Well, my usual reaction is to think that I’m not doing too bad. Sure, there are those times when I feel kind of down. I’m certainly not sleeping as well as I’d like to be. And I find that watching the news, reading the paper, or surfing the web can sometimes be a painful experience.

But on the whole, I’m coping ok. I can make it though most days and I’m generally pretty functional. Hey, I’m even managing to hold down a full-time job, and get a bit of writing done as well. As far as mental health goes, the glass is definitely more than half full.

Except that occasionally, there are those times when I begin to wonder.

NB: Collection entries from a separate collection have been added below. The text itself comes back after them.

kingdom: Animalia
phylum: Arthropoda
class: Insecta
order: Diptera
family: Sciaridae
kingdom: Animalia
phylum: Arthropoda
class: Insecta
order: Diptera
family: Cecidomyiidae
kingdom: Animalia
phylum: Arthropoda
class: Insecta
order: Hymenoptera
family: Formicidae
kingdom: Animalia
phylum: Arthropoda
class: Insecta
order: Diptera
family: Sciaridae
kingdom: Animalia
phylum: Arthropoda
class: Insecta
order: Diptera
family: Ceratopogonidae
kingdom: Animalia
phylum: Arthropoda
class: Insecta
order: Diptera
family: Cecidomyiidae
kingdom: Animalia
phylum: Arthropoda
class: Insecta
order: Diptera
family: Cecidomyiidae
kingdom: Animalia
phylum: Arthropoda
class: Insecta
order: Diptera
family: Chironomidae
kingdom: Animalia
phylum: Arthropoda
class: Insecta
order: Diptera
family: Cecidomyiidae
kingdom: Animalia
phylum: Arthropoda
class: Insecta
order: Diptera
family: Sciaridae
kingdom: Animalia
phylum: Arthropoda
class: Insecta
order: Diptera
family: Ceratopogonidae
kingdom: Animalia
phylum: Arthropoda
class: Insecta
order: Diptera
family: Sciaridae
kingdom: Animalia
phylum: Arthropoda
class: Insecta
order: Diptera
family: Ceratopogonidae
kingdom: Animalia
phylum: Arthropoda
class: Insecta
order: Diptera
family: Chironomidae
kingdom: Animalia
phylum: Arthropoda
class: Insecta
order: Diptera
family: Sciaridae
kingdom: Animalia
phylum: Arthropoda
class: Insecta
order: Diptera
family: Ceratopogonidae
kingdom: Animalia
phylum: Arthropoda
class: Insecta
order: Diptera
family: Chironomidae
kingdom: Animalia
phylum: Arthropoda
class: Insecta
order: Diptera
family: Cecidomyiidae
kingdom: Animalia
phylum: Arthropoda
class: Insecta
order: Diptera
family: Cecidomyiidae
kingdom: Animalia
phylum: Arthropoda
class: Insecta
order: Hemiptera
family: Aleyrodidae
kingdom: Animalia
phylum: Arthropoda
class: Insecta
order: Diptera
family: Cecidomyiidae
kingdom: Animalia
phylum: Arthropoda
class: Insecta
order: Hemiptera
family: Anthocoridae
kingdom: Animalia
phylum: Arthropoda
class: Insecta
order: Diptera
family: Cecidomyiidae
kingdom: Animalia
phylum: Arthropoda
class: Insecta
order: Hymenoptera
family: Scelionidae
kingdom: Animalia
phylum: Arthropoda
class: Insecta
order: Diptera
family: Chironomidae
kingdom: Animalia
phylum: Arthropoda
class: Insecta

Every so often, I decide (for no particularly good reason) to do one of those little psych tests you see on the web. I know, you shouldn’t take these too seriously, but I just can’t help myself.

I answer the questions as honestly as I can. How am I feeling? What is my response to world events? How would I place myself along this range of emotions?

And what do I find?

Almost inevitably, the surveys will tell me that a) I’m anxious, or b) I’m depressed.

I don’t really feel that way. And I don’t really feel that the answers I selected should have indicated these things. I reckon that my responses were pretty much the only sane reaction to the current state of the world.

So maybe I really am anxious or depressed, but I don’t see that is a problem. I see it as a completely rational way to be in an anxious and depressed world.

And for anyone out there who isn’t anxious and depressed. You might want to think about getting some counselling, because I reckon there’s definitely something not right about that.